One reason is the vilification of an autistic person. It's not that I don't think autistic people can every commit crimes, but I didn't think this was a good idea in this story. Also, I felt that this character was the second-least well-developed of any of Doerr's characters I have met so far--the other was his mother. I thought her rather stereotyped.
This alone didn't make my rating as low as it is, of course.
The stories are connected, and not as weakly as some of the others who didn't like felt, but that connection didn't work well for me for long. I thought that the convoluted story felt overly contrived and forced as the book went on. I never once felt like that with the WW II novel. Like Doerr I have read The Swerve: How the World Became Modern so I have some familiarity with that history, but the story used is so broken up and incomplete that it weakened the book after a while, rather than made it stronger.

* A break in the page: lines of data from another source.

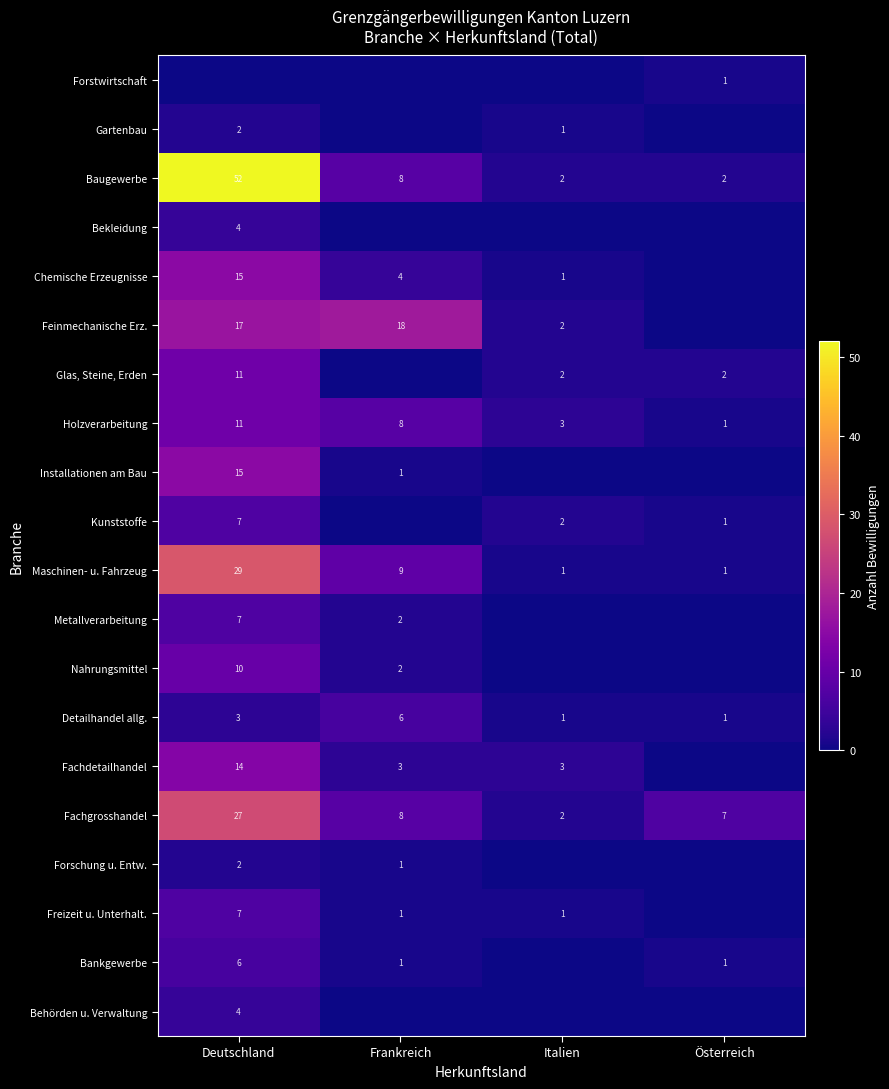

What is the difference between the Fachgrosshandel values at Deutschland and Italien?

25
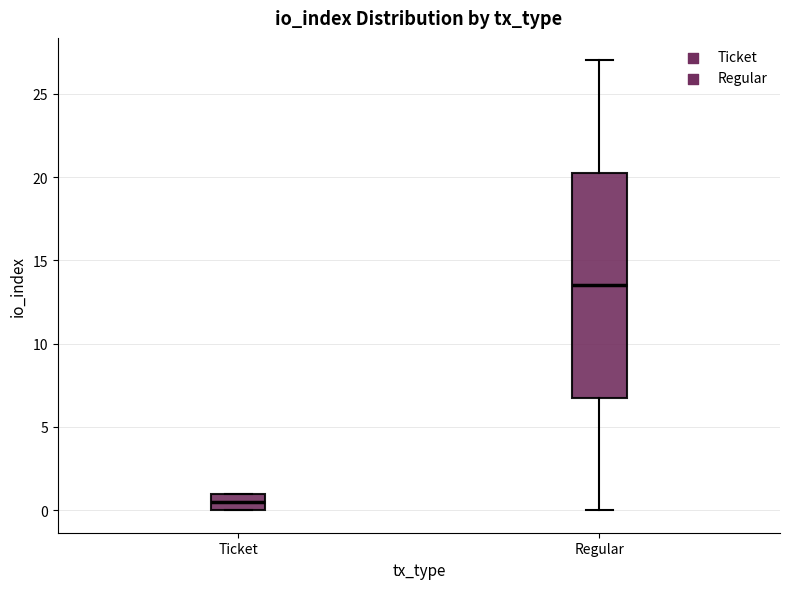

Reading left to right, read every box against the y-axis: the position of its median line, the range the box covers, and the ends of its whiskers. The values are not printed on the chart, so give them approximately, as read against the axis.

Ticket: median 0.5, box 0.0 to 1.0, whiskers 0.0 to 1.0
Regular: median 13.5, box 7.0 to 20.5, whiskers 0.0 to 27.0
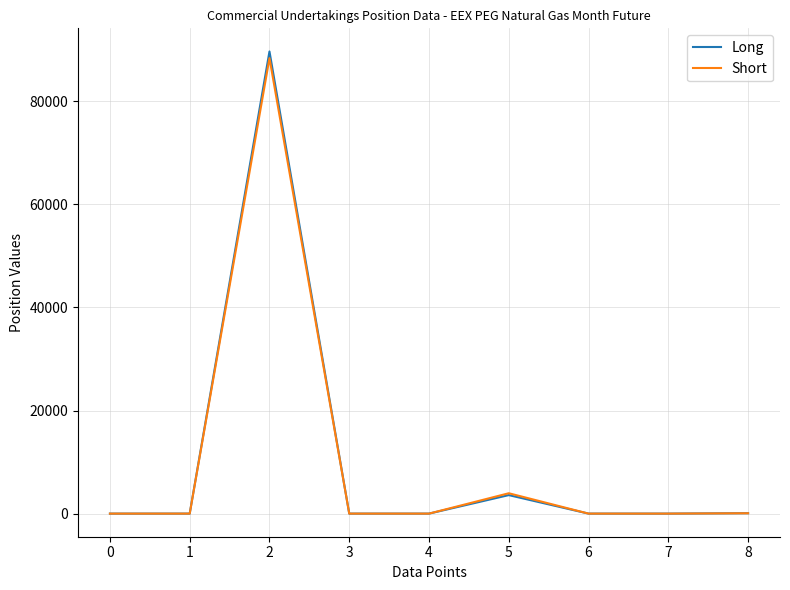

What is the difference between the second highest and minimum values in the Long series?

3590.0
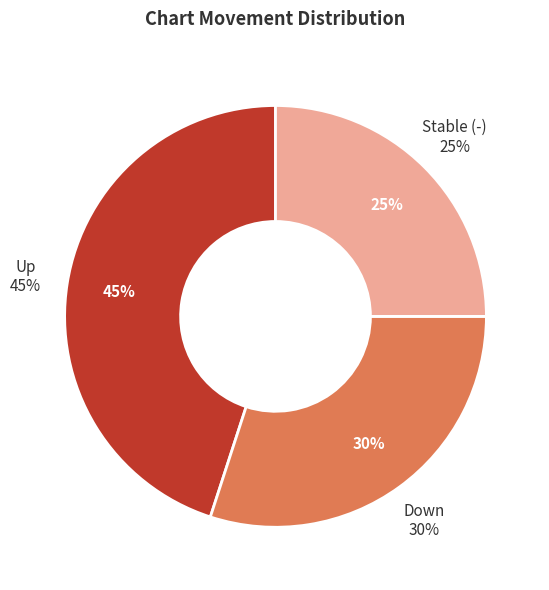

What percentage is the up slice, to the nearest percent?

45%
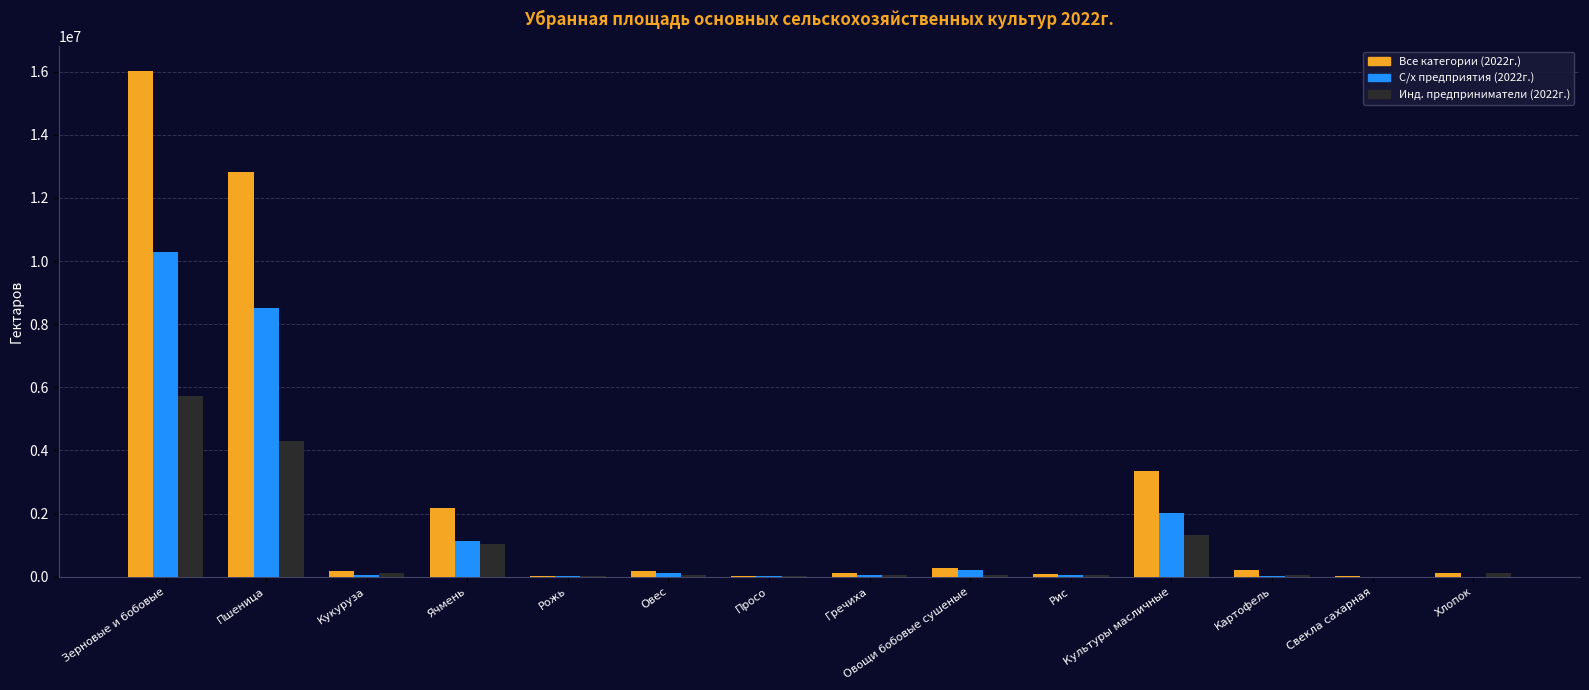

What is the total value across all series at Культуры масличные?

6728848.4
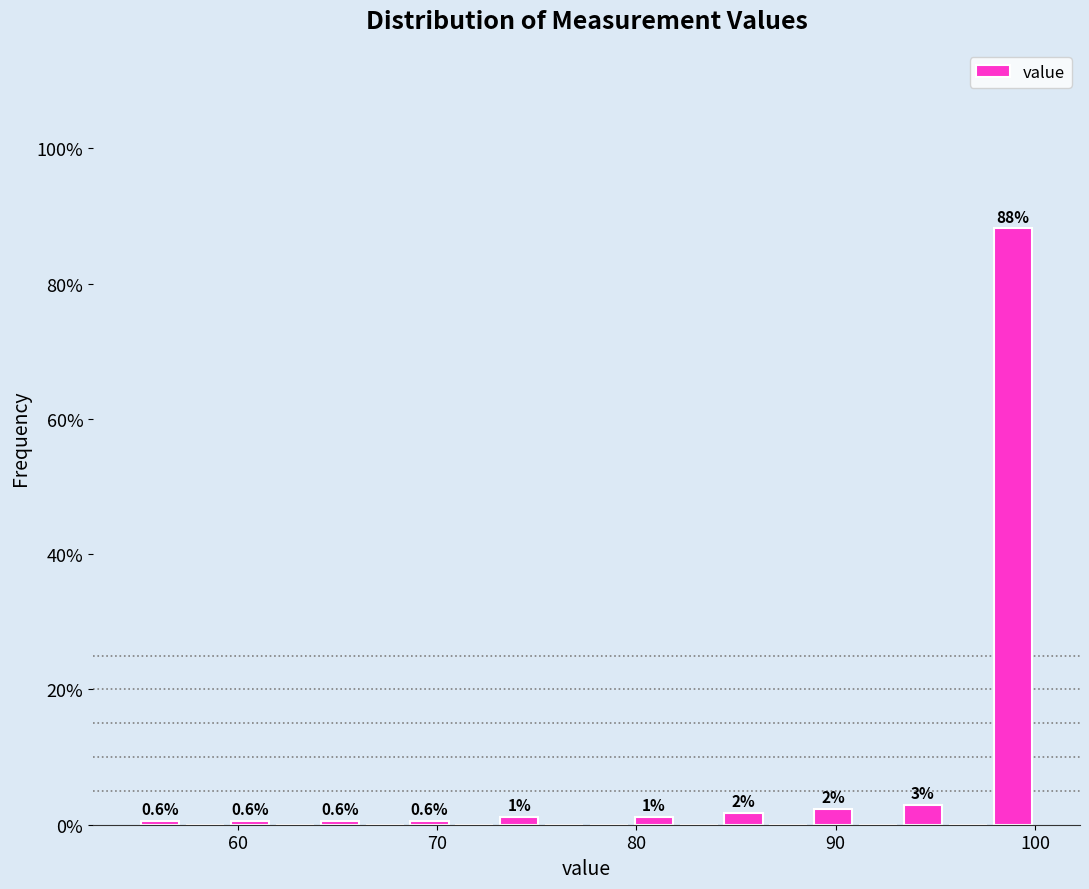

Around what value on the x-axis is the tallest bar? Give the approximate position of its centre, as read against the axis.

99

Another other part I had serious issues with was (view spoiler)[the spaceship having never left earth and just being a hoax. Perhaps this is because I have read a lot of scifi, but it was inane. No one would spend that much money to do something like that. Plus there were other things I didn't care for in that story line, although I did like Konstance. For me that part was rather like reading the third book in the Divergent trilogy (except that unlike Roth he was able to give his POV characters distinct voices. Other issues were that if families were having only one child the ship's population would dwindle to nothing over the 500+ years the fictional voyage was supposed to take and a few more things that just set me on edge ad that story went on. (hide spoiler)]
Also, this book is mostly bleak from beginning to end, but not in the way that led to hope in All the Light....
I do plan to read whatever novel Doerr writes next, of course, but if this had been the first novel of his I read I doubt I would have read the one that is one of my favourite 21st century novels.